Imago Dei: An Introduction (Part 1 of 5)
Imago Dei. These two Latin words hold centuries of theological reflection, numerous perspectives, and potentially world-changing implications. The idea that humanity is made in the image of God and somehow bears that divine image is a bold, revolutionary doctrine. The specifics of what this means, however, are more difficult to nail down and sometimes even more difficult to apply practically. Theologians throughout the history of the church have proposed various understandings of the image of God and how it is present in humanity, but this is not a topic for religious scholars only.

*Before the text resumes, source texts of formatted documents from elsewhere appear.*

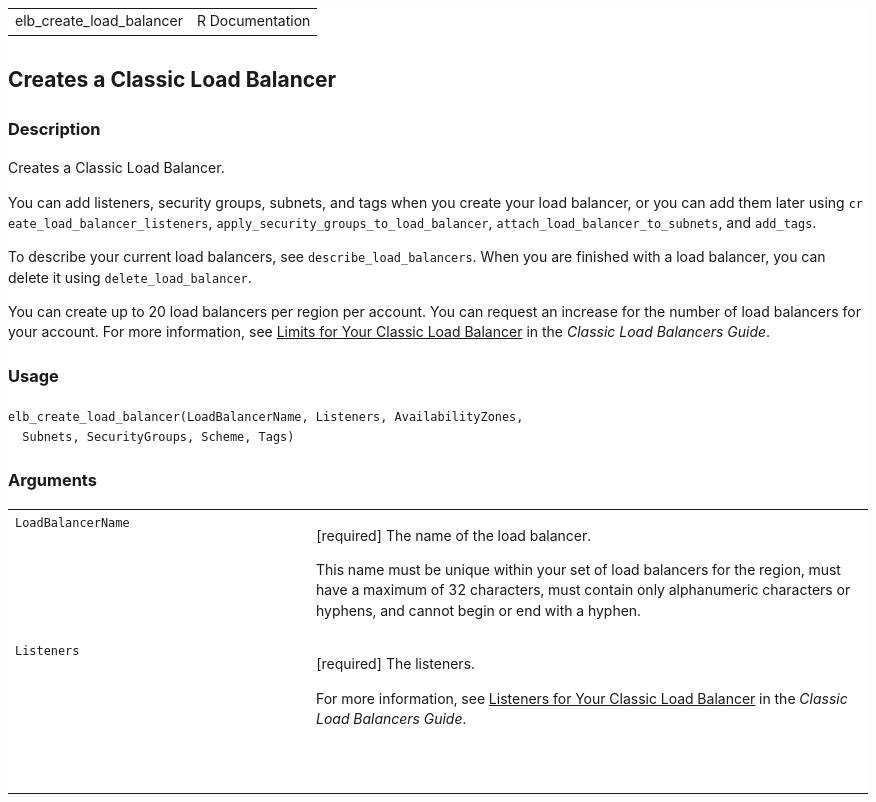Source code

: <table style="width: 100%;">
<tbody>
<tr class="odd">
<td>elb_create_load_balancer</td>
<td style="text-align: right;">R Documentation</td>
</tr>
</tbody>
</table>

## Creates a Classic Load Balancer

### Description

Creates a Classic Load Balancer.

You can add listeners, security groups, subnets, and tags when you
create your load balancer, or you can add them later using
`create_load_balancer_listeners`,
`apply_security_groups_to_load_balancer`,
`attach_load_balancer_to_subnets`, and `add_tags`.

To describe your current load balancers, see `describe_load_balancers`.
When you are finished with a load balancer, you can delete it using
`delete_load_balancer`.

You can create up to 20 load balancers per region per account. You can
request an increase for the number of load balancers for your account.
For more information, see [Limits for Your Classic Load
Balancer](https://docs.aws.amazon.com/elasticloadbalancing/latest/classic/elb-limits.html)
in the *Classic Load Balancers Guide*.

### Usage

    elb_create_load_balancer(LoadBalancerName, Listeners, AvailabilityZones,
      Subnets, SecurityGroups, Scheme, Tags)

### Arguments

<table>
<colgroup>
<col style="width: 35%" />
<col style="width: 65%" />
</colgroup>
<tbody>
<tr class="odd">
<td><code
id="elb_create_load_balancer_:_LoadBalancerName">LoadBalancerName</code></td>
<td><p>[required] The name of the load balancer.</p>
<p>This name must be unique within your set of load balancers for the
region, must have a maximum of 32 characters, must contain only
alphanumeric characters or hyphens, and cannot begin or end with a
hyphen.</p></td>
</tr>
<tr class="even">
<td><code
id="elb_create_load_balancer_:_Listeners">Listeners</code></td>
<td><p>[required] The listeners.</p>
<p>For more information, see <a
href="https://docs.aws.amazon.com/elasticloadbalancing/latest/classic/elb-listener-config.html">Listeners
for Your Classic Load Balancer</a> in the <em>Classic Load Balancers
Guide</em>.</p></td>
</tr>
<tr class="odd">
<td><code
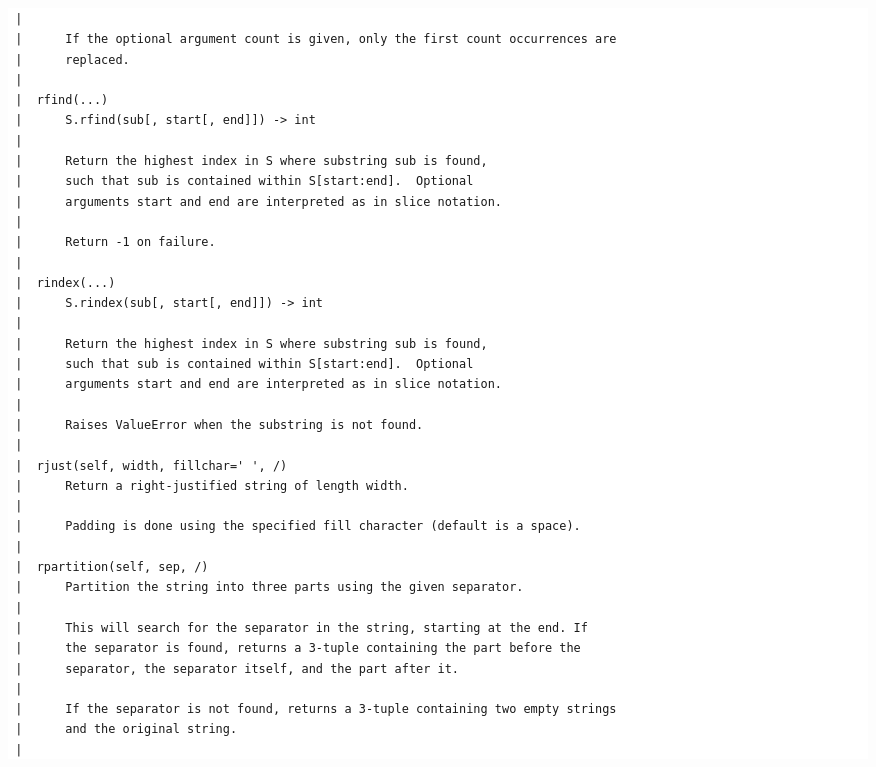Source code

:      |
     |      If the optional argument count is given, only the first count occurrences are
     |      replaced.
     |
     |  rfind(...)
     |      S.rfind(sub[, start[, end]]) -> int
     |
     |      Return the highest index in S where substring sub is found,
     |      such that sub is contained within S[start:end].  Optional
     |      arguments start and end are interpreted as in slice notation.
     |
     |      Return -1 on failure.
     |
     |  rindex(...)
     |      S.rindex(sub[, start[, end]]) -> int
     |
     |      Return the highest index in S where substring sub is found,
     |      such that sub is contained within S[start:end].  Optional
     |      arguments start and end are interpreted as in slice notation.
     |
     |      Raises ValueError when the substring is not found.
     |
     |  rjust(self, width, fillchar=' ', /)
     |      Return a right-justified string of length width.
     |
     |      Padding is done using the specified fill character (default is a space).
     |
     |  rpartition(self, sep, /)
     |      Partition the string into three parts using the given separator.
     |
     |      This will search for the separator in the string, starting at the end. If
     |      the separator is found, returns a 3-tuple containing the part before the
     |      separator, the separator itself, and the part after it.
     |
     |      If the separator is not found, returns a 3-tuple containing two empty strings
     |      and the original string.
     |
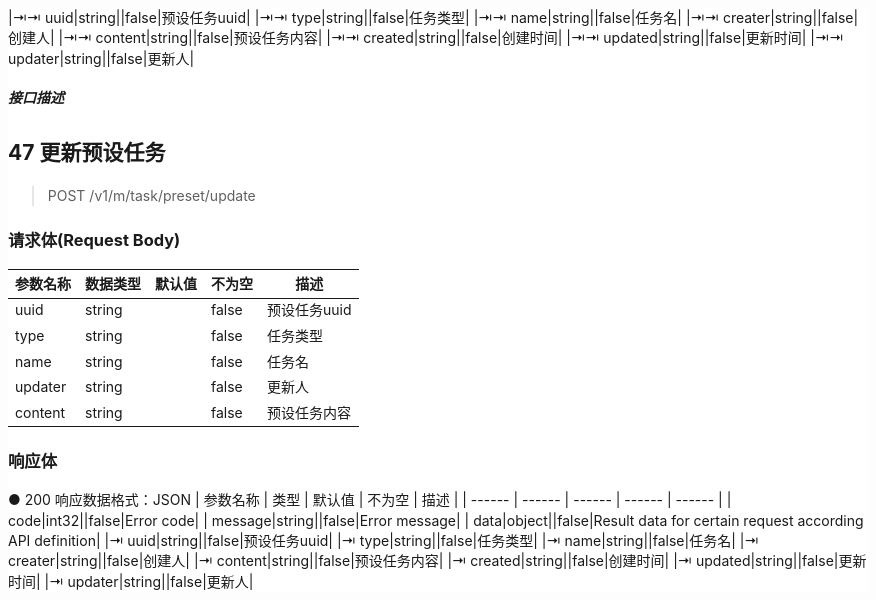 |⇥⇥ uuid|string||false|预设任务uuid|
|⇥⇥ type|string||false|任务类型|
|⇥⇥ name|string||false|任务名|
|⇥⇥ creater|string||false|创建人|
|⇥⇥ content|string||false|预设任务内容|
|⇥⇥ created|string||false|创建时间|
|⇥⇥ updated|string||false|更新时间|
|⇥⇥ updater|string||false|更新人|

##### 接口描述
> 




## 47	更新预设任务

> POST  /v1/m/task/preset/update
### 请求体(Request Body)
| 参数名称 | 数据类型 | 默认值 | 不为空 | 描述 |
| ------ | ------ | ------ | ------ | ------ |
| uuid|string||false|预设任务uuid|
| type|string||false|任务类型|
| name|string||false|任务名|
| updater|string||false|更新人|
| content|string||false|预设任务内容|
### 响应体
● 200 响应数据格式：JSON
| 参数名称 | 类型 | 默认值 | 不为空 | 描述 |
| ------ | ------ | ------ | ------ | ------ |
| code|int32||false|Error code|
| message|string||false|Error message|
| data|object||false|Result data for certain request according API definition|
|⇥ uuid|string||false|预设任务uuid|
|⇥ type|string||false|任务类型|
|⇥ name|string||false|任务名|
|⇥ creater|string||false|创建人|
|⇥ content|string||false|预设任务内容|
|⇥ created|string||false|创建时间|
|⇥ updated|string||false|更新时间|
|⇥ updater|string||false|更新人|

This is to be the first in a series of five blog posts on the subject of the imago Dei, focusing particularly around a book called The Image of God in an Image Driven Age: Explorations in Theological Anthropology, edited by Beth Felker Jones and Jeffrey W. Barbeau (Downers Grove, IL: InterVarsity Press, 2016). The fascinating thing about this book is the way it brings multiple perspectives to this important Christian belief. This is a collection of essays written by academics in various fields, not just biblical studies and theology, but also in arts, literature, ethics, history, philosophy, and communication. The subtitle of the book, “Explorations in Theological Anthropology,” opens a deep question of human identity. While we may not have used the phrase “theological anthropology” in casual conversation, at its root it addresses the basic query of what it means to be human in light of who God is. Who is God? Who are we? What is our role in the world God has created? How are we to understand ourselves; how are we to understand and relate to others; how are we to understand and value the purpose of each human life?
Rather than writing a book review for this collection of essays, I will be engaging the ideas of the book while raising questions of how we might each think through and apply the perspectives this book provides. The Image of God in an Image Driven Age addresses a diverse array of topics, but is categorized into four major sections: Canon, Culture, Vision, and Witness.
- Canon explores what the Bible says about the image of God;
- Culture exposes the conflicting messages present in our culture about the nature and value of humanity;
- Vision examines the potential for the doctrine to change our perception of ourselves, others, and our world;
- Witness exhorts believers to live distinctive lives in light of the image bestowed upon us and our fellow humans.
All four of these themes are meant to connect with the primary tension of the book outlined in the title: what does it mean for Christians to profess that humanity is made in the image of God, when we live in a world that views image as something superficial while also glorifying that veneer as essential to human value? The four subsequent posts in this series will discuss the four sections of the book in turn. My goal is to begin a conversation among the readers of this blog, recognizing that we come from diverse backgrounds and disciplines, but that we also share a common faith that informs our lives and work.